### Requirement
Write out the records that follow exactly. Do not include pictures.

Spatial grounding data
------------------------------

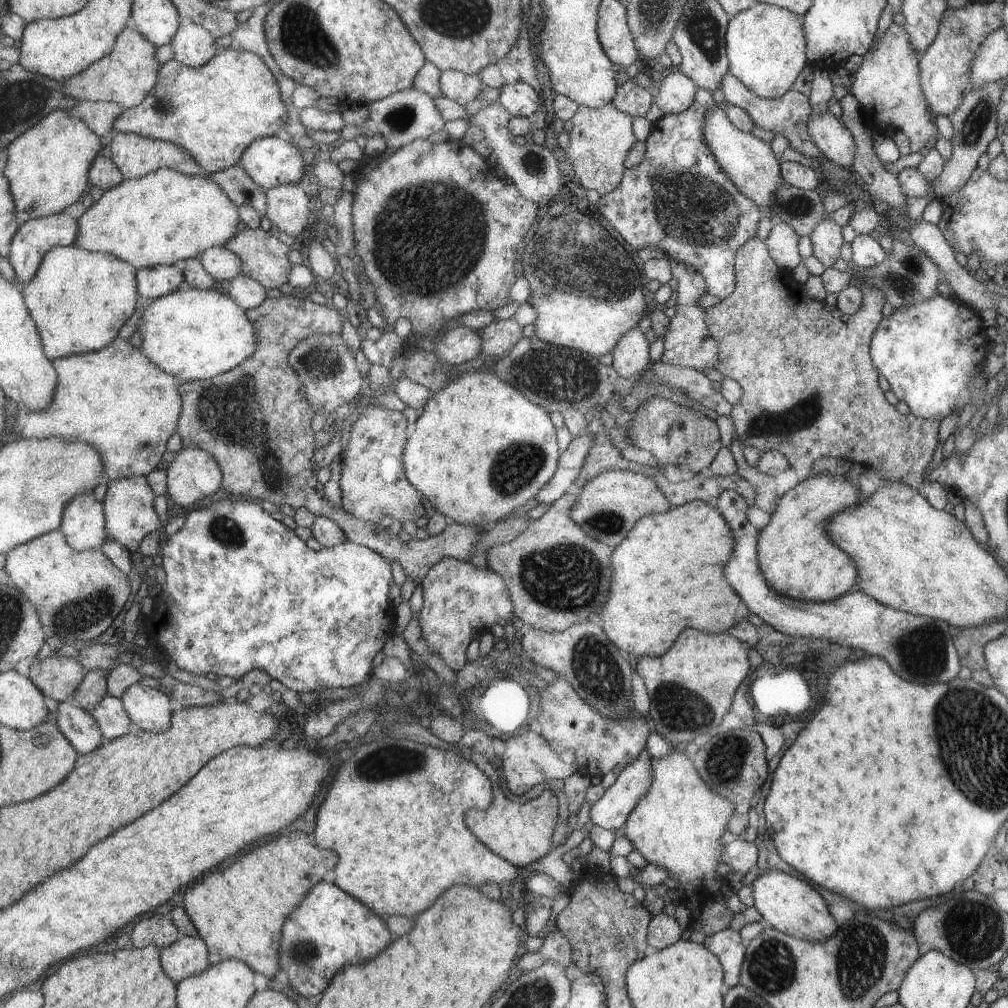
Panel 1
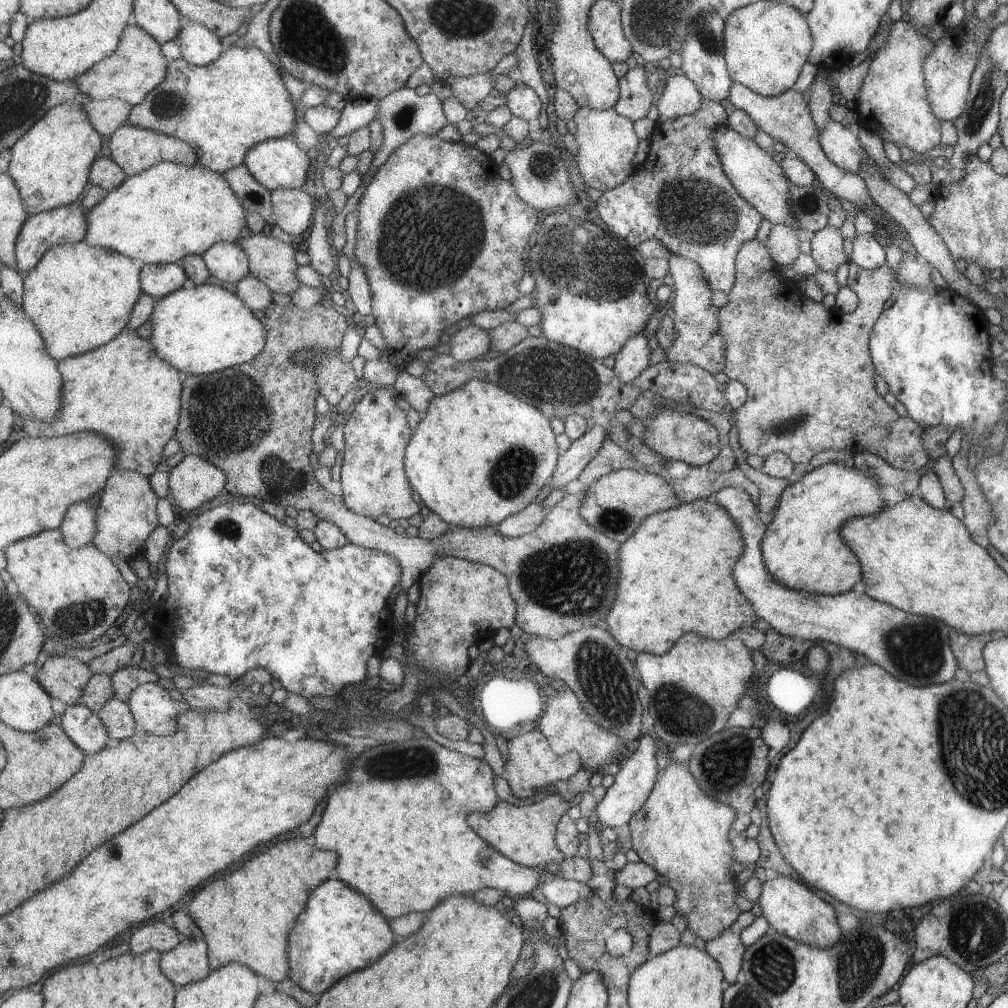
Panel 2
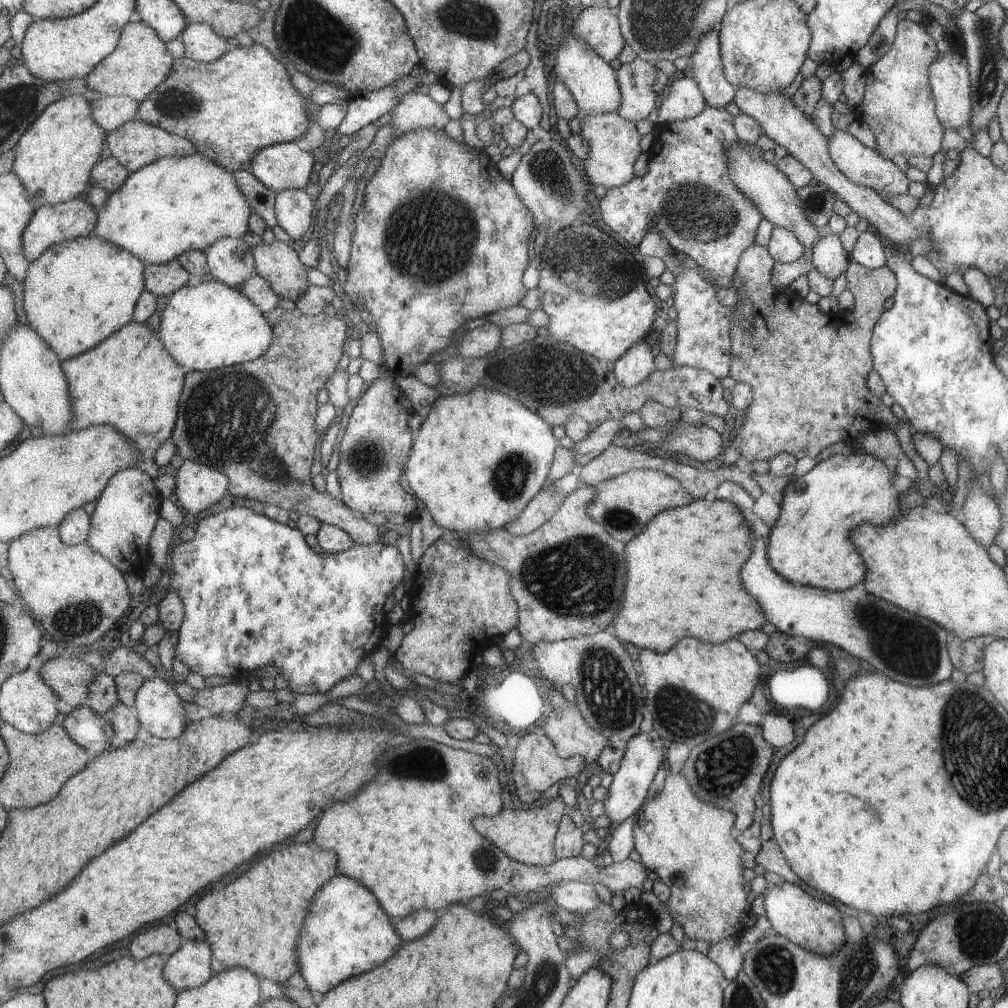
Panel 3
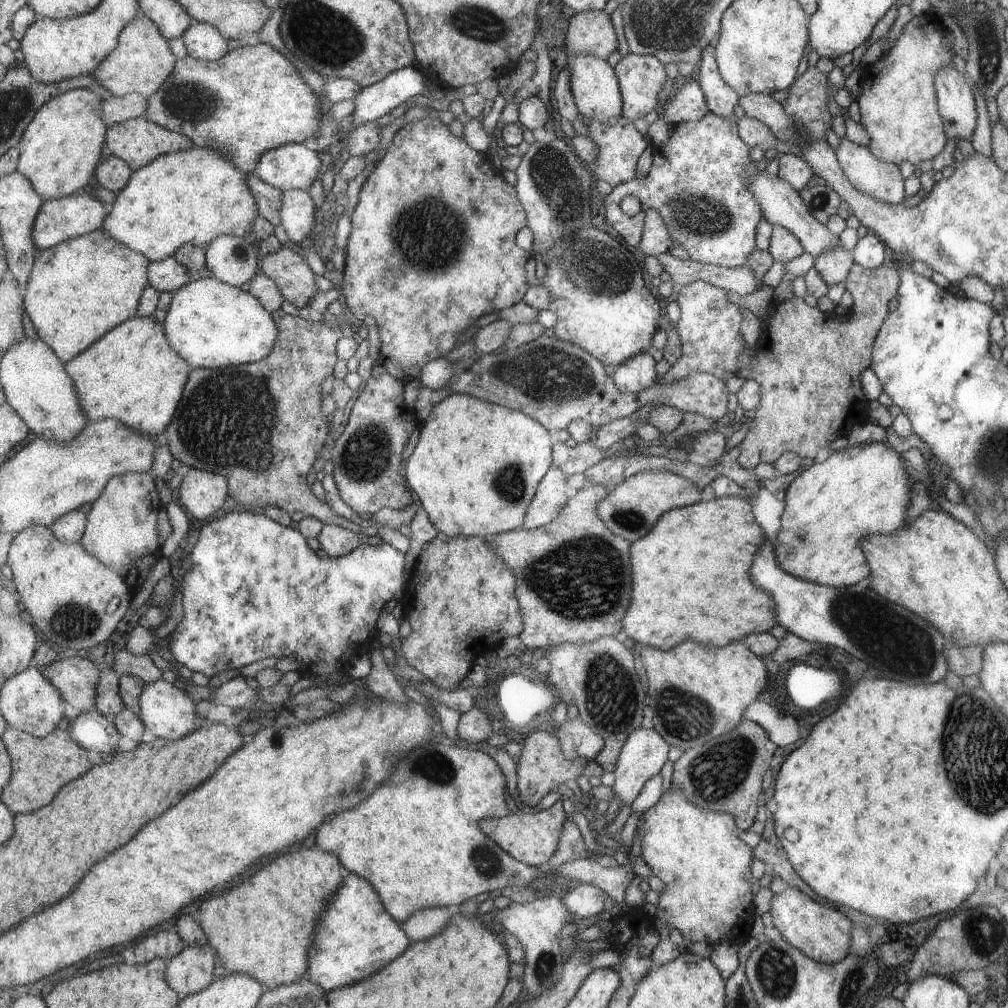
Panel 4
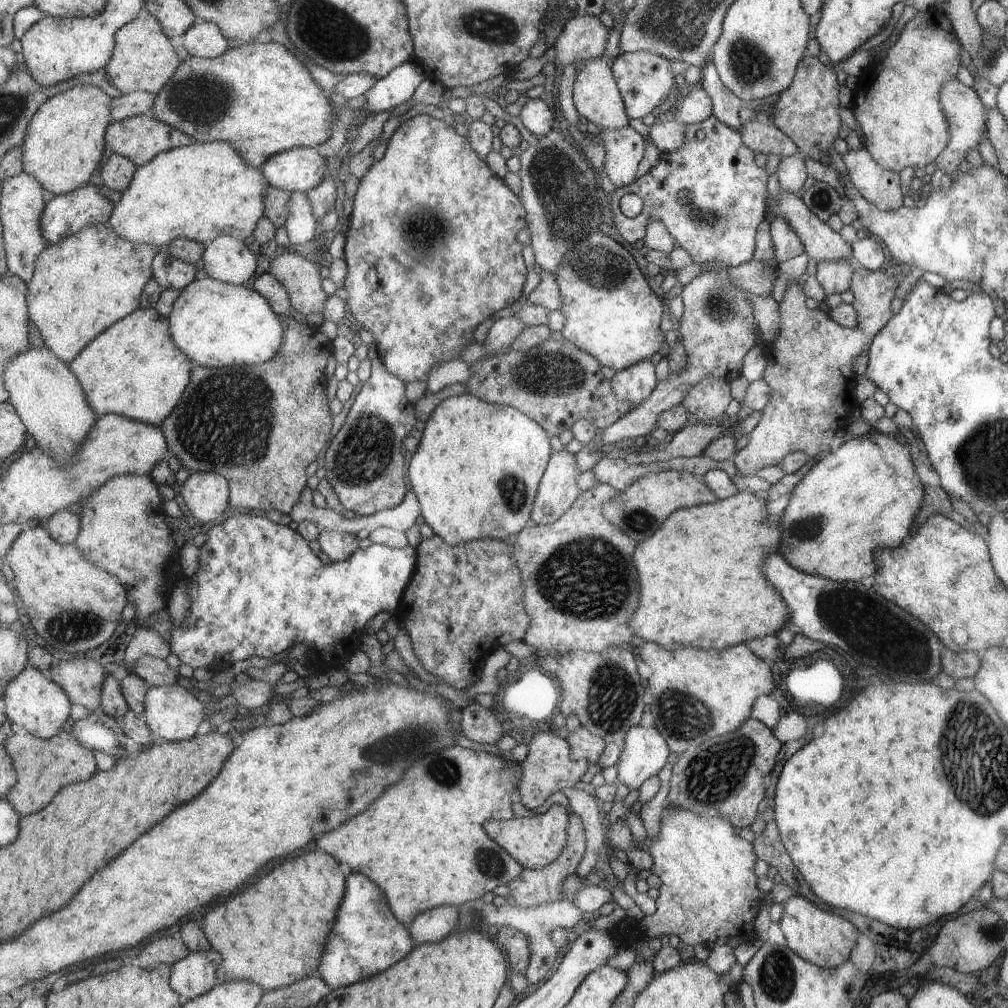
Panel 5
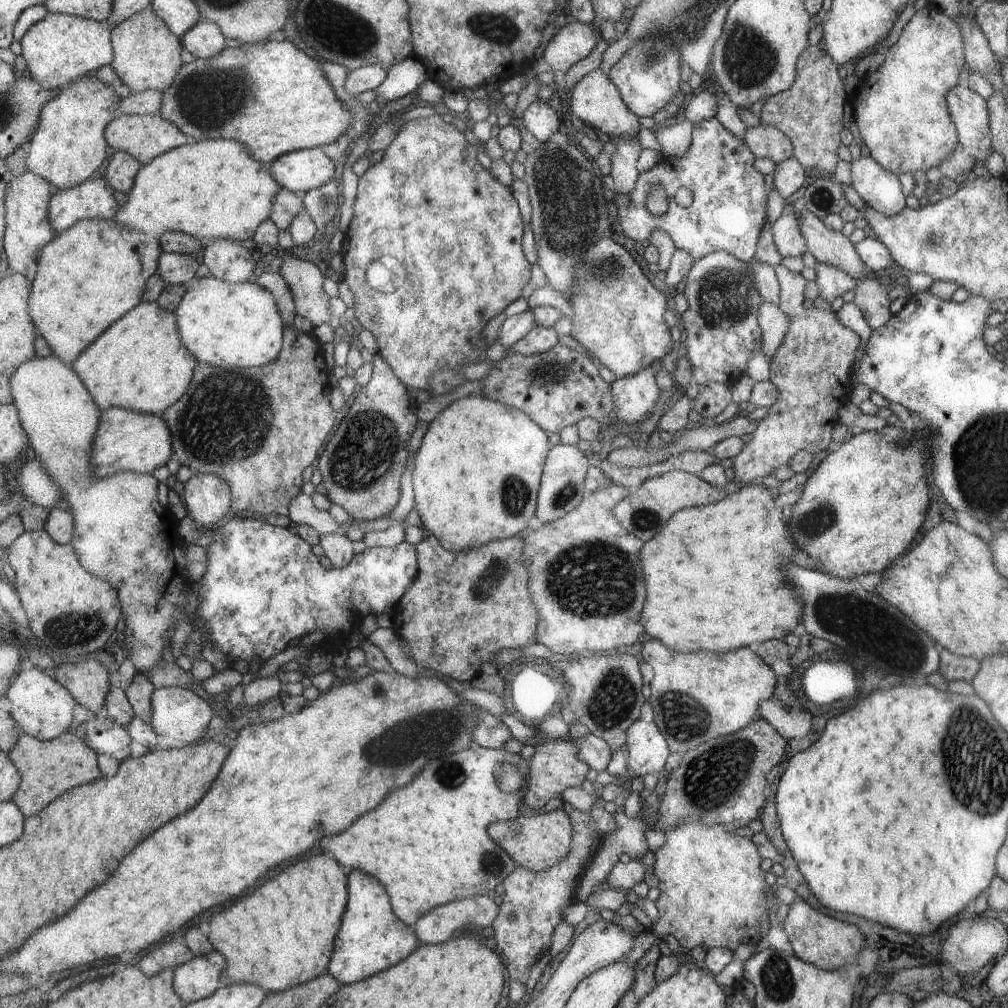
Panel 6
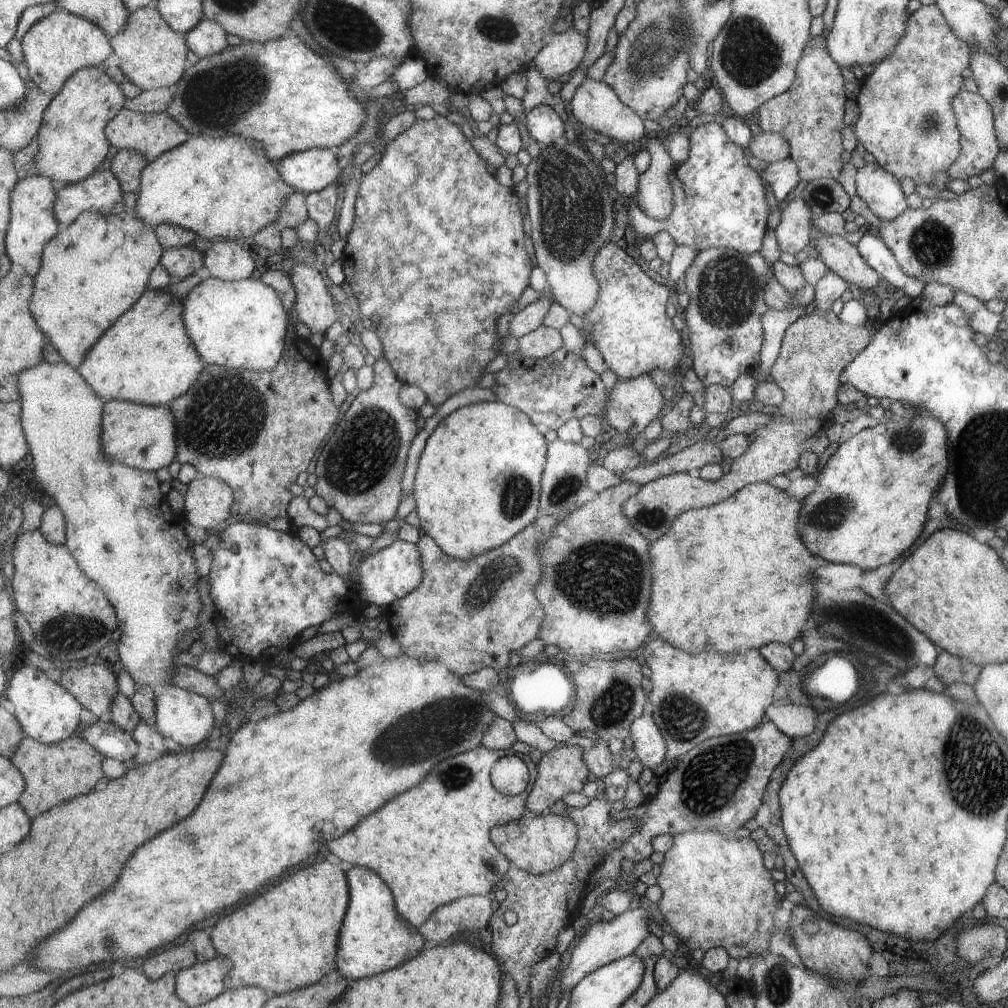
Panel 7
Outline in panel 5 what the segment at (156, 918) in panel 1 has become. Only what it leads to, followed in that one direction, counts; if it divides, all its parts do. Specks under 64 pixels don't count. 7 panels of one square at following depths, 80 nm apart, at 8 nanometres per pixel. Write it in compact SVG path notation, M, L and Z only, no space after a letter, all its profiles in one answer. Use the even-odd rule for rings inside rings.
M180 936L157 938L146 945L139 953L139 966L145 970L159 968L160 964L174 965L191 954L190 948Z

------------------------------

### Answer box
Panel 1
Panel 2
Panel 3
Panel 4
Panel 5
Panel 6
Panel 7
Outline in panel 5 what the segment at (156, 918) in panel 1 has become. Only what it leads to, followed in that one direction, counts; if it divides, all its parts do. Specks under 64 pixels don't count. 7 panels of one square at following depths, 80 nm apart, at 8 nanometres per pixel. Write it in compact SVG path notation, M, L and Z only, no space after a letter, all its profiles in one answer. Use the even-odd rule for rings inside rings.
M180 936L157 938L146 945L139 953L139 966L145 970L159 968L160 964L174 965L191 954L190 948Z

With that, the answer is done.